What is the difference between a binary classifier and a multiclass classifier ?
The binary model, classify object into 2 categories. The multiclass model classify object into multiple categories. Note that in these model, the object is part of 1 and only 1 class.
When talking about multiclass classifier, what is the difference between a one-versus-the-rest (OvR) strategy and a one-versus-one (OvO) strategy?
For example, let say we have 10 class to predict. We could use 10 binary classifiers predicting if each object is part of a particular class or not and take the highest probability, that (OvR). If instead, we train the model to predict if the object is in class 1 versus 2 and then 1 versus 3,…, until we get to 9 versus 10, then that (OvO).
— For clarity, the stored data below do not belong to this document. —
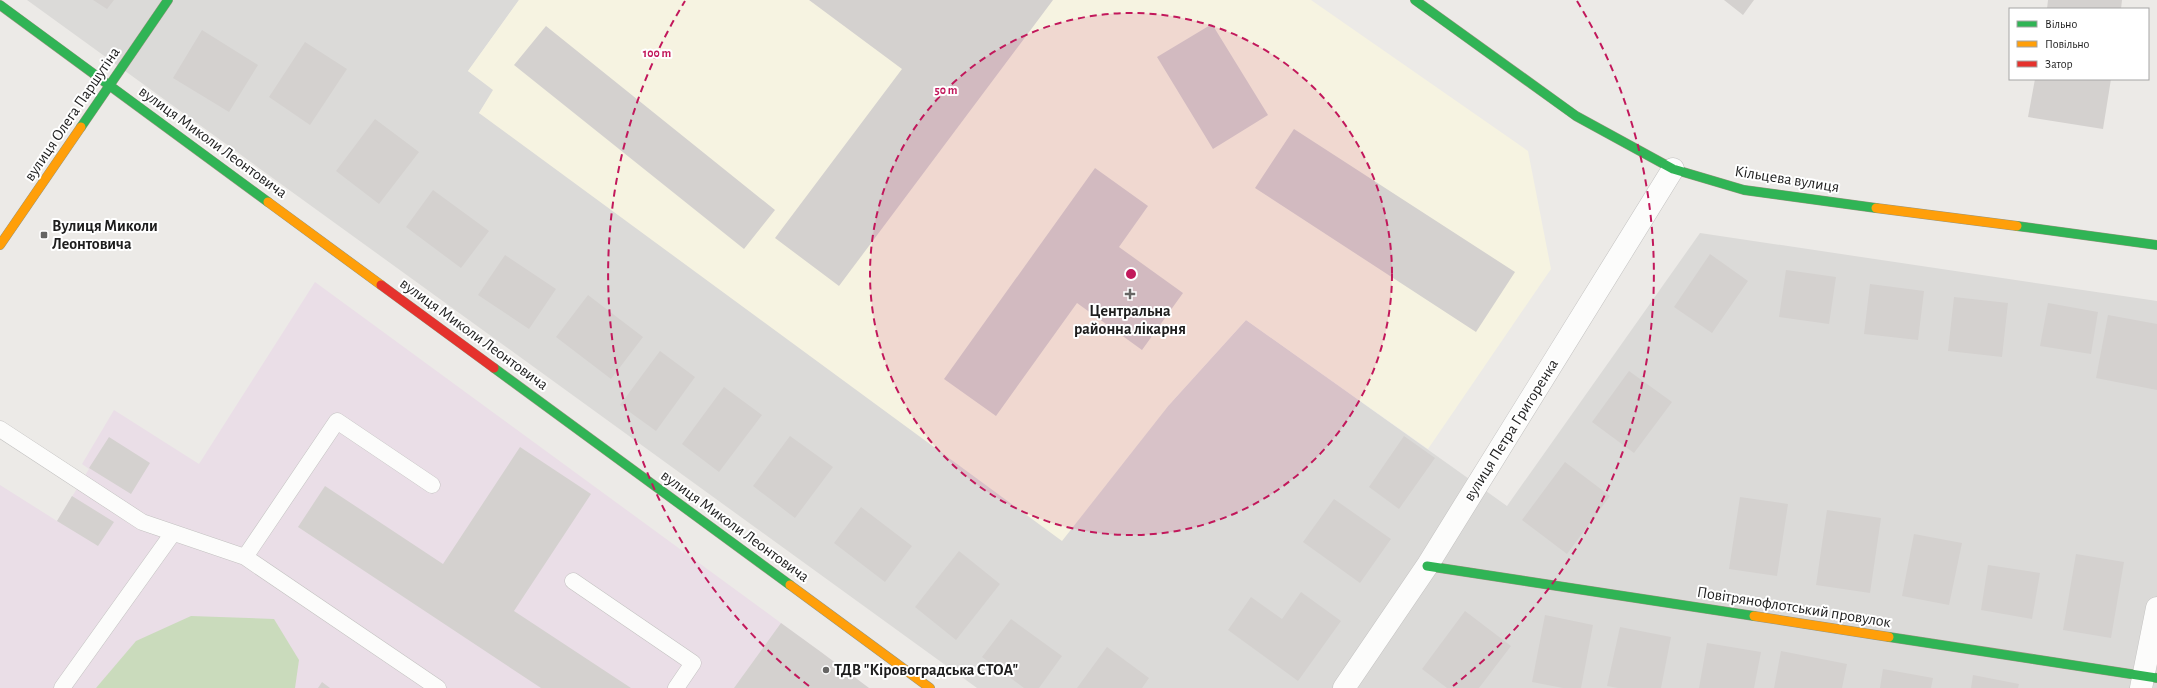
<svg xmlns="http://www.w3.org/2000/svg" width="2157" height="688" viewBox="0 0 2157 688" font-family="'Alegreya Sans',sans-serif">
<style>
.residential{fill:#dbdad8}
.industrial{fill:#eadee7}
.education{fill:#f6f3e1}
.forest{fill:#cadbbc}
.building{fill:#d4d1cf}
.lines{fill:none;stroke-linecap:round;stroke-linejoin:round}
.lane-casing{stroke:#c3c2c1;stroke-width:17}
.street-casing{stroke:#c3c2c1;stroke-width:23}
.fast-casing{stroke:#96957e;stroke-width:10}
.slow-casing{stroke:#96957e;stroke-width:10}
.jam-casing{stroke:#96957e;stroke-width:10}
.lane{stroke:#fcfcfb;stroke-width:16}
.street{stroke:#fcfcfb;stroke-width:22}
.fast{stroke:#30b455;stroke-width:9}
.slow{stroke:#ff9f0a;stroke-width:9}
.jam{stroke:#e5322d;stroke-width:9}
.ring{fill:none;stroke:#c2185b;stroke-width:2;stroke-dasharray:7 5}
.poi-dot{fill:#666564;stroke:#fff;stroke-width:1.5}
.labels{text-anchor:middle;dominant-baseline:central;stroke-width:4;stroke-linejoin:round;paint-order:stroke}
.street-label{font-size:16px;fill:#1e1e1e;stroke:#fff}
.poi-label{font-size:16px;font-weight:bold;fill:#1e1e1e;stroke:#fff;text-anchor:start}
.centre{fill:#c2185b;stroke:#fff;stroke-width:2}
.ring-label{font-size:12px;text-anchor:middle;font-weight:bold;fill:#c2185b;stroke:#fff;stroke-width:4;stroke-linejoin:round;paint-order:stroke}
</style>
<rect width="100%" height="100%" fill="#eceae7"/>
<path class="residential" d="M27,0H519L468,71L494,90L479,113L1169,405L1246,320L1507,506L1700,233L2157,301V688H977Z"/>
<path class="industrial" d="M315,282L781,623L869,688H0V485L57,521L89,469L82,464L114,410L199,464Z"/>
<path class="education" d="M519,0H1311L1528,151L1551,269L1428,449L1246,320L1169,405L1062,541L479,113L493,90L468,71Z"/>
<path class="forest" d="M191,616L274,619L299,660L295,688H96L136,641Z"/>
<path class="building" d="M93,0H114L107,9Z
M809,0H1053L839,286L775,238L902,69Z
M1724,0H1754L1743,15Z
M2048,0H2122L2121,9H2047Z
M1212,24L1268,115L1213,149L1157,57Z
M546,26L775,210L744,249L514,65Z
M202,30L258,65L229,112L173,78Z
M305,42L347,69L310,125L269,97Z
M2035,79H2111L2103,129L2028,117Z
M375,119L419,152L379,204L336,171Z
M1294,129L1515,272L1476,332L1255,188Z
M1095,168L1148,206L1119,247L1183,293L1142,350L1077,303L996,416L944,379Z
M433,190L489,231L461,268L406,227Z
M1710,254L1748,281L1712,333L1674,307Z
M505,255L556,289L529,329L478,295Z
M1786,270L1836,277L1829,324L1779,317Z
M1870,284L1924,291L1918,340L1864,334Z
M588,295L643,337L611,379L556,337Z
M1954,297L2008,303L2002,357L1948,351Z
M2048,303L2098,312L2091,354L2040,346Z
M2108,315L2157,324V390L2096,378Z
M660,351L695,377L656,431L620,405Z
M1629,371L1672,402L1634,453L1592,422Z
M724,387L762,415L719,472L682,444Z
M790,436L833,467L795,518L753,486Z
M1404,436L1435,458L1399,509L1369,487Z
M109,437L150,463L131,494L89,468Z
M520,447L591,494L514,611L631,688H541L298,527L325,486L443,564Z
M1565,462L1610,496L1567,554L1522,520Z
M72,496L114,522L98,546L57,521Z
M1740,497L1788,504L1777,576L1729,569Z
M1334,499L1391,539L1360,583L1303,542Z
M861,507L912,546L885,582L834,543Z
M1827,510L1881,518L1870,593L1816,585Z
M1914,534L1962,543L1949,605L1902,596Z
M959,551L1000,584L956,640L915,607Z
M2076,554L2124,562L2111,638L2063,630Z
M1988,565L2040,573L2032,619L1981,610Z
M1301,592L1341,621L1298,681L1228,630L1251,597L1282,619Z
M1465,611L1511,646L1479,688H1447L1422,669Z
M1545,615L1593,625L1581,688H1563L1532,682Z
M1011,619L1062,656L1039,688H1024L982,657Z
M781,623L821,652L869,688H734Z
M1620,627L1671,637L1661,688H1618L1607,686Z
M1707,643L1761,652L1754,688H1699Z
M1107,647L1149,678L1142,688H1077Z
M1781,651L1847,664L1842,688H1774Z
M1883,669L1933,678L1931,688H1880Z
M1973,675L2019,684L2018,688H1971Z
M322,682L330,688H318Z"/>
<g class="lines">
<defs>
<path id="lane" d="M0,429L142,522L245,557L438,688
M245,557L337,421L432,485
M573,581L693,663L676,688
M62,688L173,533"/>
<path id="street" d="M1344,688L1427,566L1673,169
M2141,688L2157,608"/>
<path id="fast" d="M1415,0L1576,116L1673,169L1744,190L1876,208
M0,5L268,202
M81,127L168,0
M2017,226L2157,245
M494,368L790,585
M1427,566L1754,616
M1889,637L2157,678"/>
<path id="slow" d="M268,202L381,285
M1876,208L2017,226
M0,245L81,127
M790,585L930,688
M1754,616L1889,637"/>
<path id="jam" d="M381,285L494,368"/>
</defs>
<use href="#lane" class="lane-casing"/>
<use href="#street" class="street-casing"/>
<use href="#fast" class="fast-casing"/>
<use href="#slow" class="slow-casing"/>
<use href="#jam" class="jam-casing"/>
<use href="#lane" class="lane"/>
<use href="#street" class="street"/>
<use href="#fast" class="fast"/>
<use href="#slow" class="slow"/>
<use href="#jam" class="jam"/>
</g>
<circle cx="1131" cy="274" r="261" fill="#c2185b" fill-opacity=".12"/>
<g class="ring">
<circle cx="1131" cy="274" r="261"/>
<path d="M809 686A523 523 0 0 1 685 1M1577 1A523 523 0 0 1 1453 686"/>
</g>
<g class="poi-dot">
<rect x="40" y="231" width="8" height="8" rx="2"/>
<path d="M1128 288h4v4h4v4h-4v4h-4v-4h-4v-4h4z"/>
<circle cx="826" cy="670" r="4"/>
</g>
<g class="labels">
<g class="street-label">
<text transform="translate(72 114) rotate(-56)">вулиця Олега Паршутіна</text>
<text transform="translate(213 142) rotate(36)">вулиця Миколи Леонтовича</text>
<text transform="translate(1787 179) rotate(9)">Кільцева вулиця</text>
<text transform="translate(474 334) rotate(36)">вулиця Миколи Леонтовича</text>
<text transform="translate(1511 430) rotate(-58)">вулиця Петра Григоренка</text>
<text transform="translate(735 526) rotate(36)">вулиця Миколи Леонтовича</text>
<text transform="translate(1794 607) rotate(9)">Повітрянофлотський провулок</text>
</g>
<g class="poi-label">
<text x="52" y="226">Вулиця Миколи<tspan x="52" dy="18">Леонтовича</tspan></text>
<text x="1130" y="311" text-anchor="middle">Центральна<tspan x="1130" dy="18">районна лікарня</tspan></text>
<text x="834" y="670">ТДВ "Кіровоградська СТОА"</text>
</g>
</g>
<circle cx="1131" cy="274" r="6" class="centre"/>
<g class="ring-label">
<text x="657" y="57">100 m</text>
<text x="946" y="94">50 m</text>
</g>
<rect x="2009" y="8" width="140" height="72" fill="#ffffff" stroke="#a5a5a5"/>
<rect x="2017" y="21" width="20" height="6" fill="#30b455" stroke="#a5a5a5"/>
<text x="2045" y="28" font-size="12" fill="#1e1e1e">Вільно</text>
<rect x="2017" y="41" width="20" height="6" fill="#ff9f0a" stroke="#a5a5a5"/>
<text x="2045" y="48" font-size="12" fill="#1e1e1e">Повільно</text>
<rect x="2017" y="61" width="20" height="6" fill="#e5322d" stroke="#a5a5a5"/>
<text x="2045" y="68" font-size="12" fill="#1e1e1e">Затор</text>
</svg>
What do the row and column represent in a confusion matrix
The row represent the actual classes, while the columns represent predicted classes.
What do we mean by multilabel classification ?
In multilabel classification an object could be part of multiple classes at the same time. For example, let say a classifier is trained to recognize three face, Alice, Bob and Charlie. Then when the classifier is shown a picture of Alice and Charlie, it should output [1,0,1], meaning Alice yes, Bob no, and Charlie yes.